Short answer: No you cannot. Mailcow is very integrated, in monitoring itself, security and deployment and update process. Tearing that all apart will leave nothing from mailcows core strengths.
Longer answer: you could fork mailcow and get inspired how they do the deployment and upgrade, you could tweak it to your liking, like separating the containers on different VMs. Or as a last resort do a manual or ansible deployment on bare VM without docker.
However you are then already so far away from mailcow (and probably have to “reinvent” much of its features), that it makes more sense to work with postfix, SOGo etc on themselves directly. But that is so much work to do…
You are talking about “security” and in the next sentence “it gives me a better feeling”. That does not fit together, you should be experienced enough to estimate your risk exposition and know postfix’s etc. security. Security has no place for feelings, but for best practices.
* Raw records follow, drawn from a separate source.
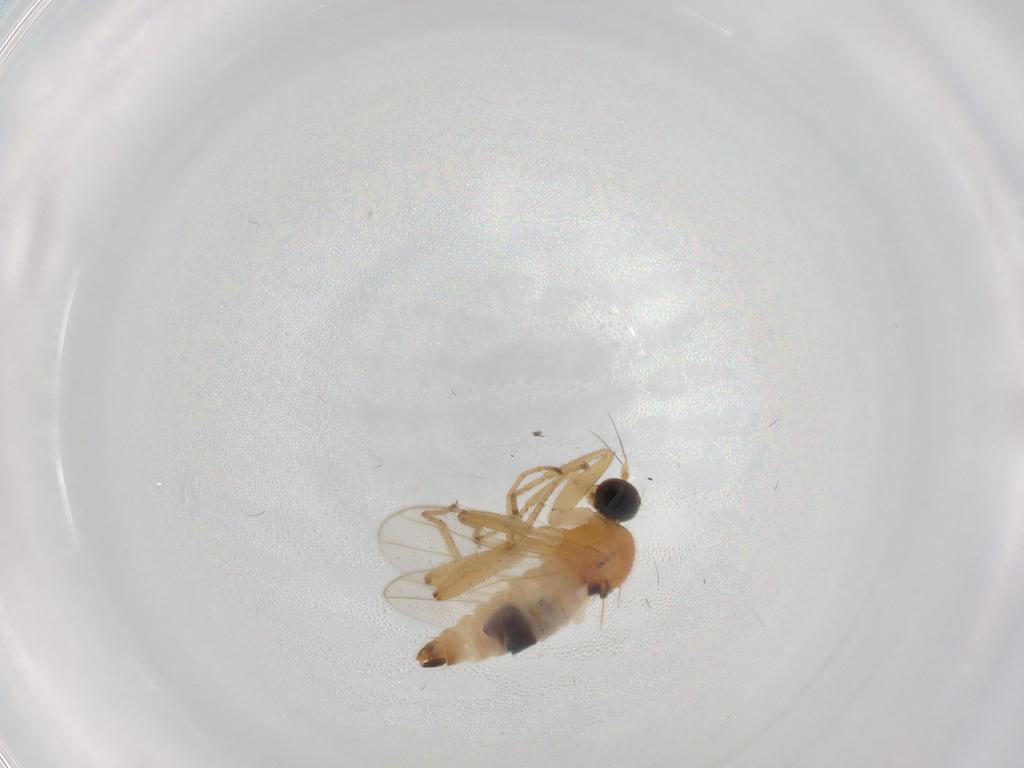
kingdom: Animalia
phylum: Arthropoda
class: Insecta
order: Diptera
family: Hybotidae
And putting services in VMs because it “feels better” is not one.
Mailcow was designed in a secure way, shielding containers with own iptable rules.
if you are into monitoring there is a great solution of one of our forum members:
https://community.mailcow.email/d/5704-mailcow-logs-viewer-a-faster-cool-way-to-monitor-your-emails
Or you could use a hardened solution like Sophos Firewall which can act as both WAF (and reverse proxy) and MTA in front of mailcow. Its free for home use and I find it a great product.